I have a big DataFrame and an index array (perhaps obtained via groupby
). I'd like to create a view into the original DataFrame and modify that view such that the original DataFrame is updated, in the following manner:
import numpy as np
import pandas as pd
df = pd.DataFrame(np.random.randn(8, 3), columns=list('ABC'), index=range(1, 9))
subdf = df.loc[[1, 3, 4], :]
subdf.loc[:, 'A'] = 100
When I create subdf = df.loc[[1, 3, 4], :]
, I believe I'm getting a view into the original dataframe, as I used loc
, per my interpretation of this answer and the technical documentation.

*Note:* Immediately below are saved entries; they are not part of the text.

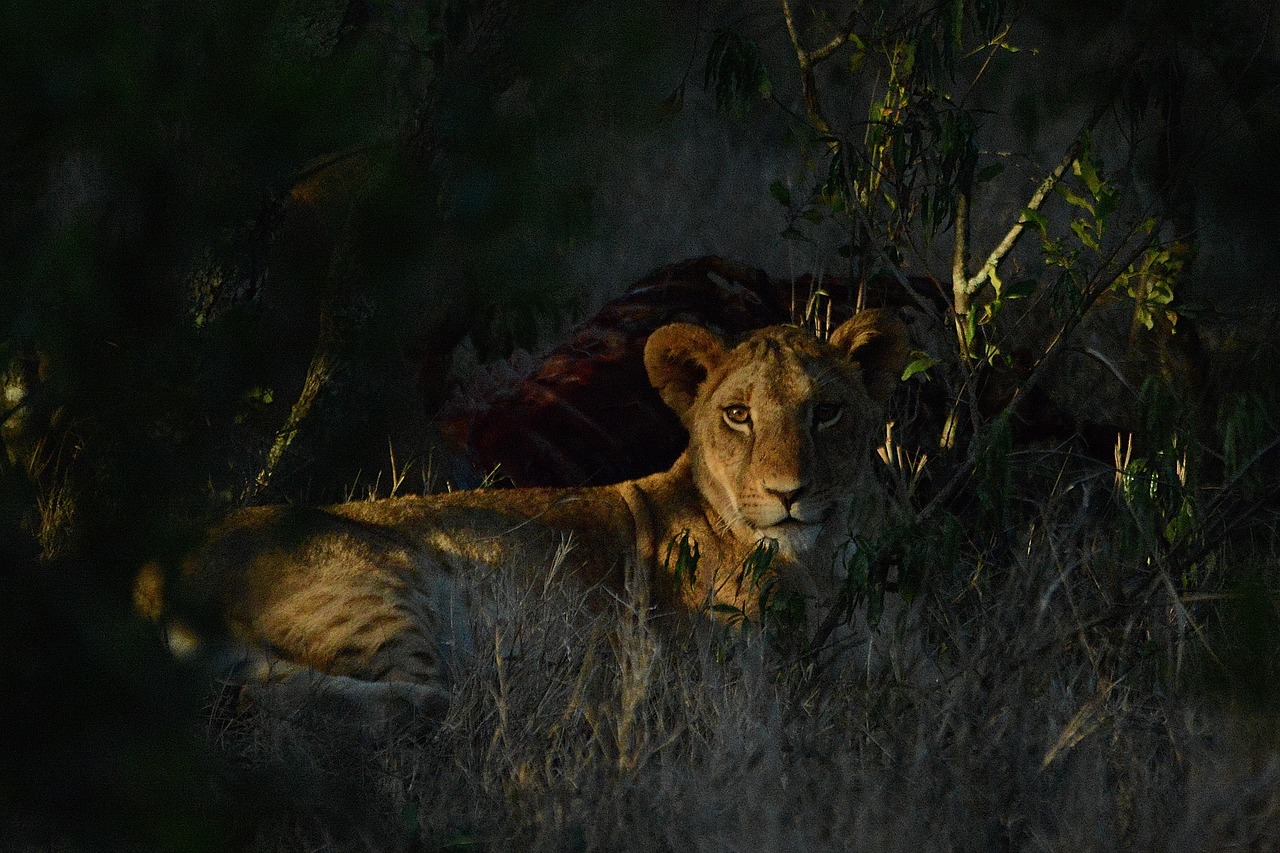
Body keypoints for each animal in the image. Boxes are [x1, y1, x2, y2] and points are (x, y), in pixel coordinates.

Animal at [141, 311, 908, 714]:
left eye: (827, 411)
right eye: (738, 415)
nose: (788, 493)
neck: (813, 564)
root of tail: (146, 573)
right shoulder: (723, 672)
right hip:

However, when I attempt to modify subdf
, I see that changes aren't propagated to df
, indicating subdf
was a copy, not a view.
Now, I recognize I could use the index [1, 3, 4]
in the original loc
, i.e., I could achieve this df.loc[[1, 3, 4], 'A'] = 100
, but I'd like to create a separate variable to contain the view that I can then pass to functions that aren't aware that they're dealing with a subset of the data.
Questions Are two chainings of loc
not guaranteed to return a view? How can I achieve my goal of having a stand-alone variable for the view that I can then modify, and have those modifications reflect in the original?